*ACTION ITEM:* Retype the following lines exactly.

──────

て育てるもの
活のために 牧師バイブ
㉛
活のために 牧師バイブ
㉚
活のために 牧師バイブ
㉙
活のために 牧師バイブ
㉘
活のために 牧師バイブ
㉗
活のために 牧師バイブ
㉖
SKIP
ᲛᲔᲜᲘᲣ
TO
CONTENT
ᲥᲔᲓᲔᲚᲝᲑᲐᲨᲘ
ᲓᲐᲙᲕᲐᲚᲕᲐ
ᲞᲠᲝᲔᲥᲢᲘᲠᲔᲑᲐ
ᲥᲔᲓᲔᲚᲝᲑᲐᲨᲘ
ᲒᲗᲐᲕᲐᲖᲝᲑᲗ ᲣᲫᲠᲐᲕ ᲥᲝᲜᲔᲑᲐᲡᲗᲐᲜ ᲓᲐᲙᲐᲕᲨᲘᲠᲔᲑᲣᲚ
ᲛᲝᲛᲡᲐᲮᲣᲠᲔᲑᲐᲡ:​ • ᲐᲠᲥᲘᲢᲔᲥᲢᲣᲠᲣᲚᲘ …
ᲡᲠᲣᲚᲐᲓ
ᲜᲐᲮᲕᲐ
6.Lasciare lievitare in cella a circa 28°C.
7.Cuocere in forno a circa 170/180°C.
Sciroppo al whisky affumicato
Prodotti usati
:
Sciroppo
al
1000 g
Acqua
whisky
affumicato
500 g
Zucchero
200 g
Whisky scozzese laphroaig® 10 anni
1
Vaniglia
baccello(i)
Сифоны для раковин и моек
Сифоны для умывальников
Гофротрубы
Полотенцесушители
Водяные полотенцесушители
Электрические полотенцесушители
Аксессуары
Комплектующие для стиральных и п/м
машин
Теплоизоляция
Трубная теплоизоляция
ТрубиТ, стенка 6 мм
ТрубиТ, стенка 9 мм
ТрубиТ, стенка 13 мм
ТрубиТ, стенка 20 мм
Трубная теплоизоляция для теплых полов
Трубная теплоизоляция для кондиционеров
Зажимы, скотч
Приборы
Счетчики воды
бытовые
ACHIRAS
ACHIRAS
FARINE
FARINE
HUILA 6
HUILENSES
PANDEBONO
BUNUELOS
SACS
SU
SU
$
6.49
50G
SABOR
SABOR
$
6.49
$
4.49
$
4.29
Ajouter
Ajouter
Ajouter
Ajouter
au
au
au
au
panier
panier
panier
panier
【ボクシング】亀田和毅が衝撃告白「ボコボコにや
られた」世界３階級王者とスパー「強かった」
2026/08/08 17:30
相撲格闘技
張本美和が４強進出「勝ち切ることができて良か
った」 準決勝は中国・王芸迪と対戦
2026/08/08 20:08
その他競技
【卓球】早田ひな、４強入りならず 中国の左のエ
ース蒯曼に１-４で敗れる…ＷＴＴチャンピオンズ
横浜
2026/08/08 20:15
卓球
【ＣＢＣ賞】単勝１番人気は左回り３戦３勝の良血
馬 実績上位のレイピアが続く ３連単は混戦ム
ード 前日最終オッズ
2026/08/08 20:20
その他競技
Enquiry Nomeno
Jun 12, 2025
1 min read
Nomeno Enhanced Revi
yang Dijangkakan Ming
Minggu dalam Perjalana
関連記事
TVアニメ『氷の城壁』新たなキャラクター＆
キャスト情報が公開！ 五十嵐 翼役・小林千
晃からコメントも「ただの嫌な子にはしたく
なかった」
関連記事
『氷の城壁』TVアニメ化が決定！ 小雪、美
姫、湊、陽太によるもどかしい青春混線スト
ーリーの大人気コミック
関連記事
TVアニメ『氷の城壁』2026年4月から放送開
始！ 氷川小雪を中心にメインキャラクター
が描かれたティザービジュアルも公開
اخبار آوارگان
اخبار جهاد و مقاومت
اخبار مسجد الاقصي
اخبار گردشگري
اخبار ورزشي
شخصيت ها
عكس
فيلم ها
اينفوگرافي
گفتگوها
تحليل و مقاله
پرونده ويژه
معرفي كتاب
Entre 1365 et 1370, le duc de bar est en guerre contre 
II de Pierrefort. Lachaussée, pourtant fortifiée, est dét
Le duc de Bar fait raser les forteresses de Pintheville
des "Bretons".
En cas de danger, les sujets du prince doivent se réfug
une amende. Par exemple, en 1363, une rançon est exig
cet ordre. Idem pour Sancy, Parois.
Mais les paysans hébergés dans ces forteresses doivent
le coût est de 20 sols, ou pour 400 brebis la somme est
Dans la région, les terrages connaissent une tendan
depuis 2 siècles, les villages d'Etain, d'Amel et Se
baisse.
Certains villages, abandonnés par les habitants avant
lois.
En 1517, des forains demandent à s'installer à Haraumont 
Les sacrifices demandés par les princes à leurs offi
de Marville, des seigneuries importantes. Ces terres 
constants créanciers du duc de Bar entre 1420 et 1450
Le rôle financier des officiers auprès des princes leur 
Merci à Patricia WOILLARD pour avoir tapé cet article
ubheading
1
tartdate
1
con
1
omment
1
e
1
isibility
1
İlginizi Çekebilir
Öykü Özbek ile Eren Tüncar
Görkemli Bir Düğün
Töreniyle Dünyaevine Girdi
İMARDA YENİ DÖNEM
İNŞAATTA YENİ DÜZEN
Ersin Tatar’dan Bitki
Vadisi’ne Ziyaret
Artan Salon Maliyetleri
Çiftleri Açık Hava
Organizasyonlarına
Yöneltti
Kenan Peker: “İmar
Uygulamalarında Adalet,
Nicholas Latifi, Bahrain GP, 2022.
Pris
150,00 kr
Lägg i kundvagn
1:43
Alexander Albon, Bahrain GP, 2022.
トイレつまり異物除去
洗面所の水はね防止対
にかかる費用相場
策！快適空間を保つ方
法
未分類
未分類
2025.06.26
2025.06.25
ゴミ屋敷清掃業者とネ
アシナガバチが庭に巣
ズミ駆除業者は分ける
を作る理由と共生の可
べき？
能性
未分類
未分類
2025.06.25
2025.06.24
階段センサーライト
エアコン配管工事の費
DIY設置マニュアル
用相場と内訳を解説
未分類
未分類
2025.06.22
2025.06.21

──────

*ANSWER FOR THE TASK:*
て育てるもの
活のために 牧師バイブ
㉛
活のために 牧師バイブ
㉚
活のために 牧師バイブ
㉙
活のために 牧師バイブ
㉘
活のために 牧師バイブ
㉗
活のために 牧師バイブ
㉖
SKIP
ᲛᲔᲜᲘᲣ
TO
CONTENT
ᲥᲔᲓᲔᲚᲝᲑᲐᲨᲘ
ᲓᲐᲙᲕᲐᲚᲕᲐ
ᲞᲠᲝᲔᲥᲢᲘᲠᲔᲑᲐ
ᲥᲔᲓᲔᲚᲝᲑᲐᲨᲘ
ᲒᲗᲐᲕᲐᲖᲝᲑᲗ ᲣᲫᲠᲐᲕ ᲥᲝᲜᲔᲑᲐᲡᲗᲐᲜ ᲓᲐᲙᲐᲕᲨᲘᲠᲔᲑᲣᲚ
ᲛᲝᲛᲡᲐᲮᲣᲠᲔᲑᲐᲡ:​ • ᲐᲠᲥᲘᲢᲔᲥᲢᲣᲠᲣᲚᲘ …
ᲡᲠᲣᲚᲐᲓ
ᲜᲐᲮᲕᲐ
6.Lasciare lievitare in cella a circa 28°C.
7.Cuocere in forno a circa 170/180°C.
Sciroppo al whisky affumicato
Prodotti usati
:
Sciroppo
al
1000 g
Acqua
whisky
affumicato
500 g
Zucchero
200 g
Whisky scozzese laphroaig® 10 anni
1
Vaniglia
baccello(i)
Сифоны для раковин и моек
Сифоны для умывальников
Гофротрубы
Полотенцесушители
Водяные полотенцесушители
Электрические полотенцесушители
Аксессуары
Комплектующие для стиральных и п/м
машин
Теплоизоляция
Трубная теплоизоляция
ТрубиТ, стенка 6 мм
ТрубиТ, стенка 9 мм
ТрубиТ, стенка 13 мм
ТрубиТ, стенка 20 мм
Трубная теплоизоляция для теплых полов
Трубная теплоизоляция для кондиционеров
Зажимы, скотч
Приборы
Счетчики воды
бытовые
ACHIRAS
ACHIRAS
FARINE
FARINE
HUILA 6
HUILENSES
PANDEBONO
BUNUELOS
SACS
SU
SU
$
6.49
50G
SABOR
SABOR
$
6.49
$
4.49
$
4.29
Ajouter
Ajouter
Ajouter
Ajouter
au
au
au
au
panier
panier
panier
panier
【ボクシング】亀田和毅が衝撃告白「ボコボコにや
られた」世界３階級王者とスパー「強かった」
2026/08/08 17:30
相撲格闘技
張本美和が４強進出「勝ち切ることができて良か
った」 準決勝は中国・王芸迪と対戦
2026/08/08 20:08
その他競技
【卓球】早田ひな、４強入りならず 中国の左のエ
ース蒯曼に１-４で敗れる…ＷＴＴチャンピオンズ
横浜
2026/08/08 20:15
卓球
【ＣＢＣ賞】単勝１番人気は左回り３戦３勝の良血
馬 実績上位のレイピアが続く ３連単は混戦ム
ード 前日最終オッズ
2026/08/08 20:20
その他競技
Enquiry Nomeno
Jun 12, 2025
1 min read
Nomeno Enhanced Revi
yang Dijangkakan Ming
Minggu dalam Perjalana
関連記事
TVアニメ『氷の城壁』新たなキャラクター＆
キャスト情報が公開！ 五十嵐 翼役・小林千
晃からコメントも「ただの嫌な子にはしたく
なかった」
関連記事
『氷の城壁』TVアニメ化が決定！ 小雪、美
姫、湊、陽太によるもどかしい青春混線スト
ーリーの大人気コミック
関連記事
TVアニメ『氷の城壁』2026年4月から放送開
始！ 氷川小雪を中心にメインキャラクター
が描かれたティザービジュアルも公開
اخبار آوارگان
اخبار جهاد و مقاومت
اخبار مسجد الاقصي
اخبار گردشگري
اخبار ورزشي
شخصيت ها
عكس
فيلم ها
اينفوگرافي
گفتگوها
تحليل و مقاله
پرونده ويژه
معرفي كتاب
Entre 1365 et 1370, le duc de bar est en guerre contre 
II de Pierrefort. Lachaussée, pourtant fortifiée, est dét
Le duc de Bar fait raser les forteresses de Pintheville
des "Bretons".
En cas de danger, les sujets du prince doivent se réfug
une amende. Par exemple, en 1363, une rançon est exig
cet ordre. Idem pour Sancy, Parois.
Mais les paysans hébergés dans ces forteresses doivent
le coût est de 20 sols, ou pour 400 brebis la somme est
Dans la région, les terrages connaissent une tendan
depuis 2 siècles, les villages d'Etain, d'Amel et Se
baisse.
Certains villages, abandonnés par les habitants avant
lois.
En 1517, des forains demandent à s'installer à Haraumont 
Les sacrifices demandés par les princes à leurs offi
de Marville, des seigneuries importantes. Ces terres 
constants créanciers du duc de Bar entre 1420 et 1450
Le rôle financier des officiers auprès des princes leur 
Merci à Patricia WOILLARD pour avoir tapé cet article
ubheading
1
tartdate
1
con
1
omment
1
e
1
isibility
1
İlginizi Çekebilir
Öykü Özbek ile Eren Tüncar
Görkemli Bir Düğün
Töreniyle Dünyaevine Girdi
İMARDA YENİ DÖNEM
İNŞAATTA YENİ DÜZEN
Ersin Tatar’dan Bitki
Vadisi’ne Ziyaret
Artan Salon Maliyetleri
Çiftleri Açık Hava
Organizasyonlarına
Yöneltti
Kenan Peker: “İmar
Uygulamalarında Adalet,
Nicholas Latifi, Bahrain GP, 2022.
Pris
150,00 kr
Lägg i kundvagn
1:43
Alexander Albon, Bahrain GP, 2022.
トイレつまり異物除去
洗面所の水はね防止対
にかかる費用相場
策！快適空間を保つ方
法
未分類
未分類
2025.06.26
2025.06.25
ゴミ屋敷清掃業者とネ
アシナガバチが庭に巣
ズミ駆除業者は分ける
を作る理由と共生の可
べき？
能性
未分類
未分類
2025.06.25
2025.06.24
階段センサーライト
エアコン配管工事の費
DIY設置マニュアル
用相場と内訳を解説
未分類
未分類
2025.06.22
2025.06.21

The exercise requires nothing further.